Located near homes and schools, Taylor will also emit a cocktail of heavy metals like lead, arsenic, chromium and cadmium, as well as dioxin, one of the most deadly substances known to man. Why so much pollution out the stack? Because they’ll be burning garbage, including plastics – and also, construction and demolition debris, which contains wood that’s been pressure-treated with a cocktail of copper, chromium, and arsenic (the facility will test for metals contamination in its feedstock once a month – there, don’t you feel better?). No pollution control technology can capture 100% of contaminants, and no “sorting procedure” can eliminate contaminated wood from the fuel stream, as tests have demonstrated (see report on the inadequacies of C&D sorting for a waste-burner proposed in Massachusetts).

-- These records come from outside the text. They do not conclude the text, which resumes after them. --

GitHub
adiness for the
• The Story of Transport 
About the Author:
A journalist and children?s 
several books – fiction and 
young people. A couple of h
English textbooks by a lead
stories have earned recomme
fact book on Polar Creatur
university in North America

The latest “bump in the road” for the project is that the Taylor project’s local permits have been ruled illegal by a judge that found proper reviews had not been conducted, but construction on the plant is continuing in the meantime. Another snag is that Orange county doesn’t want to be locked into sending its garbage to the facility for the next 20 years (incinerators need fuel… otherwise they don’t operate and make money. So woe betide the community that finds a cheaper or more environmentally friendly option for disposal).
Taylor is in a hurry to get built. Having the project underway means it can qualify not only for the loan guarantee, but also for a 30% reimbursement of the $160 million development costs (more Stimulus money, also courtesy of the American Taxpayer) – a program for which the facility appears to have applied. Just to be clear – this $48 million gift will be in addition to the $100 million loan guarantee.
Orange County and Montgomery administrators, to say nothing of the DOE loan program administrators, may want to take a look at another burg that pinned their hopes on a garbage incinerator – Harrisburg, PA, where a botched project burned through the money faster than the trash, leaving the city in bankruptcy as of this month.
Speaking of the Taylor project, Senator Charles Schumer (D-NY) claims that the plant will generate energy while "reducing trash and producing no pollution...all the while creating jobs and badly needed economic activity”. “No pollution”? From where we sit, it looks like the biggest thing this facility is going to generate is pollution… while burning through a lot taxpayer money. Buyer beware.